Grant Morrison ci racconta di uno sceneggiatore, Ray Spass, che vive di pane ed eccessi e che si ritrova con una malattia terminale e un'ultima storia fantascientifica da raccontare.

Solo che quella storia si scopre essere reale: il protagonista della sceneggiatura, il criminale interstellare Mad Nomax, piomba in casa di Ray e lo costringe a portare a termine il lavoro per poter recuperare la memoria.

Inizia così un racconto che mescola una critica al sistema Hollywoodiano con un'epopea fantascientifica, che cerca di far convivere un'anima intimista, parlandoci di rapporti umani ed elaborazione del lutto imminente, mescolandola ad un'anima invece eziologica, proponendosi come un racconto dell'origine del nostro universo e dell'umanità stessa.

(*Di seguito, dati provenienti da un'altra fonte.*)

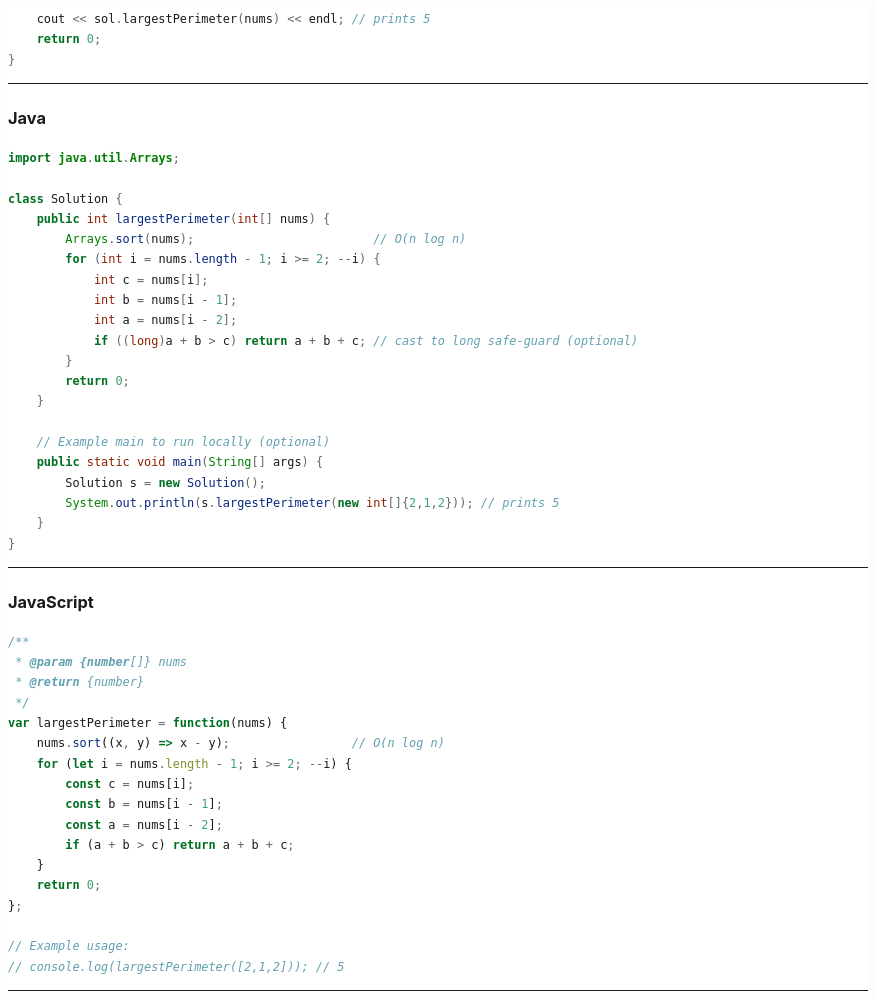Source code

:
 ```c++
    cout << sol.largestPerimeter(nums) << endl; // prints 5
    return 0;
}
```

---

### Java

```java
import java.util.Arrays;

class Solution {
    public int largestPerimeter(int[] nums) {
        Arrays.sort(nums);                         // O(n log n)
        for (int i = nums.length - 1; i >= 2; --i) {
            int c = nums[i];
            int b = nums[i - 1];
            int a = nums[i - 2];
            if ((long)a + b > c) return a + b + c; // cast to long safe-guard (optional)
        }
        return 0;
    }

    // Example main to run locally (optional)
    public static void main(String[] args) {
        Solution s = new Solution();
        System.out.println(s.largestPerimeter(new int[]{2,1,2})); // prints 5
    }
}
```

---

### JavaScript

```javascript
/**
 * @param {number[]} nums
 * @return {number}
 */
var largestPerimeter = function(nums) {
    nums.sort((x, y) => x - y);                 // O(n log n)
    for (let i = nums.length - 1; i >= 2; --i) {
        const c = nums[i];
        const b = nums[i - 1];
        const a = nums[i - 2];
        if (a + b > c) return a + b + c;
    }
    return 0;
};

// Example usage:
// console.log(largestPerimeter([2,1,2])); // 5
```

---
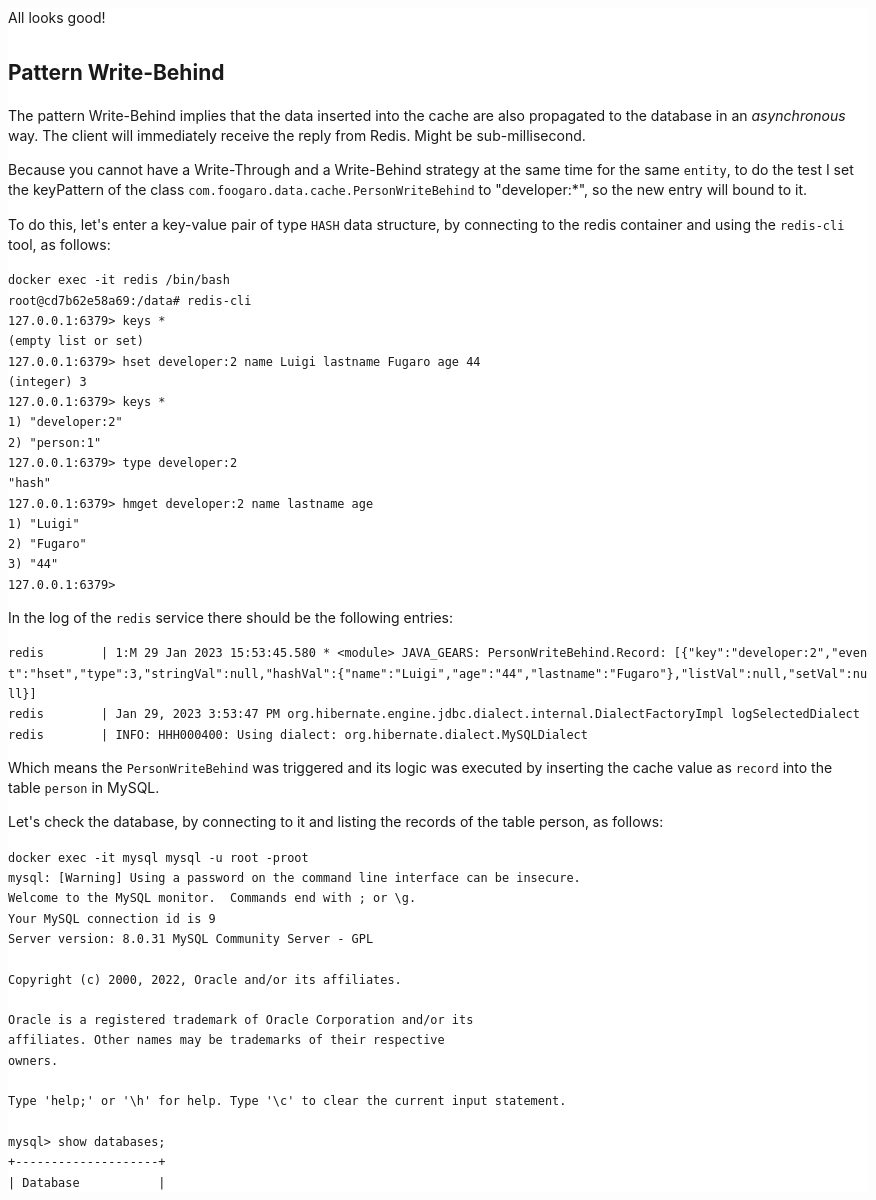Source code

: All looks good!

## Pattern Write-Behind
The pattern Write-Behind implies that the data inserted into the cache are also propagated to the database in an _asynchronous_ way. The client will immediately receive the reply from Redis. Might be sub-millisecond.

Because you cannot have a Write-Through and a Write-Behind strategy at the same time for the same ```entity```, to do the test I set the keyPattern of the class ```com.foogaro.data.cache.PersonWriteBehind``` to "developer:*", so the new entry will bound to it.

To do this, let's enter a key-value pair of type ```HASH``` data structure, by connecting to the redis container and using the ```redis-cli``` tool, as follows:
```shell
docker exec -it redis /bin/bash
root@cd7b62e58a69:/data# redis-cli
127.0.0.1:6379> keys *
(empty list or set)
127.0.0.1:6379> hset developer:2 name Luigi lastname Fugaro age 44
(integer) 3
127.0.0.1:6379> keys *
1) "developer:2"
2) "person:1"
127.0.0.1:6379> type developer:2
"hash"
127.0.0.1:6379> hmget developer:2 name lastname age
1) "Luigi"
2) "Fugaro"
3) "44"
127.0.0.1:6379>  
```

In the log of the ```redis``` service there should be the following entries:

```shell
redis        | 1:M 29 Jan 2023 15:53:45.580 * <module> JAVA_GEARS: PersonWriteBehind.Record: [{"key":"developer:2","event":"hset","type":3,"stringVal":null,"hashVal":{"name":"Luigi","age":"44","lastname":"Fugaro"},"listVal":null,"setVal":null}]
redis        | Jan 29, 2023 3:53:47 PM org.hibernate.engine.jdbc.dialect.internal.DialectFactoryImpl logSelectedDialect
redis        | INFO: HHH000400: Using dialect: org.hibernate.dialect.MySQLDialect
```

Which means the ```PersonWriteBehind``` was triggered and its logic was executed by inserting the cache value as ```record``` into the table ```person``` in MySQL.

Let's check the database, by connecting to it and listing the records of the table person, as follows:

```shell
docker exec -it mysql mysql -u root -proot
mysql: [Warning] Using a password on the command line interface can be insecure.
Welcome to the MySQL monitor.  Commands end with ; or \g.
Your MySQL connection id is 9
Server version: 8.0.31 MySQL Community Server - GPL

Copyright (c) 2000, 2022, Oracle and/or its affiliates.

Oracle is a registered trademark of Oracle Corporation and/or its
affiliates. Other names may be trademarks of their respective
owners.

Type 'help;' or '\h' for help. Type '\c' to clear the current input statement.

mysql> show databases;
+--------------------+
| Database           |
```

Un intreccio, come emerge anche solo da queste poche parole, a tratti inutilmente complesso e quasi pretenzioso, con sporadici cali di ritmo e passaggi confusi. Ho avvertito la pretesa di Morrison di forzare alcune reazioni di shock e di senso di maestosità, ma, ad essere sincero, il fumetto mi è sembrato riuscito solo a metà, giocando su tematiche e linguaggi che a volte prendono spunto da Neil Gaiman e dal suo Sandman, che, in virtù anche di un numero di pagine estremamente più alto, continua ad essere il punto di riferimento per i fumetti che vogliono veramente parlare di Tutto.

Ottimo il comparto visivo: anche qui l'impostazione di certe tavole ricorda quella delle vicende di Morfeo, ma ho trovato Frazer Irving davvero ispirato, con una regia fuori dagli schemi e a tratti volutamente schizoide, perfettamente in linea con la sceneggiatura proposta.